Its really helpful dude..Thanks for sharing and expecting more 🙂
Great….I thing you have done a GOOD JOB.
[…] View Article Source […]
any command to find serial number on a Checkpoint VSX appliance running on SPLAT..
I don’t have access to a VSX currently, but you should be able to grep for the serial on the dmidecode output. dmidecode | grep erial
dmidecode | grep “Serial Number”
Here are a few more commands that I use a lot
cpwd_admin list shows the list of cpd / fwd type processes and when they last started
cpd_sched_config print shows all of the processes that CPD handles
cpd_admin list shows a list of CPD addons
/bin/ls -al $FWDIR/log/fw.log | awk ‘{print $5}’ shows the size of the $FWDIR/log/fw.log file
/var/log/data/splat/scripts/get_model_num.sh Shows the model
Hi,
My management server fails to record logs, No log entries shows in the firewall page, what is the syntax to use on the firewall’s CLI to verify if the firewall is actually logging at all??

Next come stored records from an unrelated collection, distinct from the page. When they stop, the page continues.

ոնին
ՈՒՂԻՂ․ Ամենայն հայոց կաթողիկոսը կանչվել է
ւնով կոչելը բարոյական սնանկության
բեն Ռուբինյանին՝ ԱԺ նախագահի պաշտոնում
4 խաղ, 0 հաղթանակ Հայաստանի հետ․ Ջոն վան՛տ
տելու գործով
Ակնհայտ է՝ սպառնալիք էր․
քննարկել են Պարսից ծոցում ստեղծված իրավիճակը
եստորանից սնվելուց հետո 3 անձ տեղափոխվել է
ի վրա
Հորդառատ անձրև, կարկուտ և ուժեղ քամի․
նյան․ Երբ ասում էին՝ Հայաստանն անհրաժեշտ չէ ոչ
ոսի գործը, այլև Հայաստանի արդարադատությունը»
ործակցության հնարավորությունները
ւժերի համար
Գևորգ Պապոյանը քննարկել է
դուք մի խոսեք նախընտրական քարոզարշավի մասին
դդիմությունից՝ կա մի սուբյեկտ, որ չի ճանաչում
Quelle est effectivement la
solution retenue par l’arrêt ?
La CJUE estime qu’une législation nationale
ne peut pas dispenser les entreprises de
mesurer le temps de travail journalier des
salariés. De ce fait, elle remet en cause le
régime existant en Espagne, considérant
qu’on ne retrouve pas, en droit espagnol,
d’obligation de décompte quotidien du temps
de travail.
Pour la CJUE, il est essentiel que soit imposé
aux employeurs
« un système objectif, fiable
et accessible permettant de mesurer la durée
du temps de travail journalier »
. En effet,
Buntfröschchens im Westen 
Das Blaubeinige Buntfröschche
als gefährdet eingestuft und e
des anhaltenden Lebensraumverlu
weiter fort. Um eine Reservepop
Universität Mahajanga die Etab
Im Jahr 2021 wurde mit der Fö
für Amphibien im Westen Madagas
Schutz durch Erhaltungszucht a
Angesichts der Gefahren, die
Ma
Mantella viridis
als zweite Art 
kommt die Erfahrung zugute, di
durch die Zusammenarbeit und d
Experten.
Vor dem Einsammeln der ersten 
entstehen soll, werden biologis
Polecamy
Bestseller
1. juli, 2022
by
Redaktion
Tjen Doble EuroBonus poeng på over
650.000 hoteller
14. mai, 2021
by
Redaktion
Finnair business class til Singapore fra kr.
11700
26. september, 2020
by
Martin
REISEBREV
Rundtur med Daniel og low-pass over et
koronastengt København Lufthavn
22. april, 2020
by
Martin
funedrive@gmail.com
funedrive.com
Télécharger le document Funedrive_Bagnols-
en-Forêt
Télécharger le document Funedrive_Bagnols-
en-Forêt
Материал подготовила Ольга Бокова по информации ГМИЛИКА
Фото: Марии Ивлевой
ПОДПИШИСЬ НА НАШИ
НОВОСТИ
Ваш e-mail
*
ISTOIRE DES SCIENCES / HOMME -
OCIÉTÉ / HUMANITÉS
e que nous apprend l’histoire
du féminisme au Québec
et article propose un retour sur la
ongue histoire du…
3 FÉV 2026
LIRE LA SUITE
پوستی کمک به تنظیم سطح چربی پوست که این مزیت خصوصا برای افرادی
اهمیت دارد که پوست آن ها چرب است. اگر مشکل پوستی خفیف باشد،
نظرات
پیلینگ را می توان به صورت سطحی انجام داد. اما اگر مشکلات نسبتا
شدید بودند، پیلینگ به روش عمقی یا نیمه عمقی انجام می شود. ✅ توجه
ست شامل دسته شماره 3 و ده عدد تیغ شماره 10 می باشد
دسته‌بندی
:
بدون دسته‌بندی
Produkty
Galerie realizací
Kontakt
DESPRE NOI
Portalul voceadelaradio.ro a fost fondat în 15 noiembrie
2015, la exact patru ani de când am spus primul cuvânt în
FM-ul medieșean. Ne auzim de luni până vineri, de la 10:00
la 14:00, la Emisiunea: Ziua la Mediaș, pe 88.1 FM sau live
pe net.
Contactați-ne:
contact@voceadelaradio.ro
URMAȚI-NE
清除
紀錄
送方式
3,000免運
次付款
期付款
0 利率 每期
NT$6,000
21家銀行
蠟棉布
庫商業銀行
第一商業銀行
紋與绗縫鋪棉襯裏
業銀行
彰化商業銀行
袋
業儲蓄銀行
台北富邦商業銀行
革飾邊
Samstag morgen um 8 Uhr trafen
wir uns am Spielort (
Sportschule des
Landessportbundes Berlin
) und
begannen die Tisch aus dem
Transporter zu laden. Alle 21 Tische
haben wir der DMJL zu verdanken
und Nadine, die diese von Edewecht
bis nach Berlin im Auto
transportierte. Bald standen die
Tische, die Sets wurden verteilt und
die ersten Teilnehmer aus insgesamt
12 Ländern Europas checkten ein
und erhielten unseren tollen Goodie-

Any comment to view device uptime status of checkpoint provider 1 ?
‘top’ will show you uptime.
Good one James. Thanks.
Anyone to help how to either:
1. specifically pull only the rulebase from the firewall manager
Your input is highly appreciated thanks
There are a couple of ways, the web visualization tool is probably the easiest. Would an article on how to run this help? There is a detailed and somewhat obtuse article in the checkpoint SK about how to use/install, but I’d be happy to write an article if it helps.
Hi James – Thanks for your brilliant work. I recently did use ‘web visualization’ tool and it did save me quite a bit of time. The tool itself is quite easy to use.
Hi, am running checkpoint firewall R77.10 version can anyone help me how can i know whether am operating on secure platform or Gaia platform.
is there any command that will show existing network object group, nodes, services in R77.10 ?
how do I check the hardware address and Serial no. of the gateway running with SPLAT
Excellent reference. But I have a question – Is there a way to view the security policies (rules, objects, groups, etc) via the Check Point CLI? It’s not clear to me how or which command to use to achieve this. Thanks!
That is great job and very much helpful to troubleshoot…..
I am new to checkpoint and was wondering if you could confirm if the above list of commands hold true for checkpoint provider-1 R75.40 version as well. Also I would like to know how one could view all the policies/rules, NAT rules and network objects in SPLAT OS.
Hi,
I would like to know if these SPLAT commands are the same for CKP R75 version as well and also if provider-1 devices use the same commands.
Also, it would be great if anyone could help me with the commands to view policy and NAT rules from a provider-1 device.
Is there a way to display(show) the entire configuration via cli?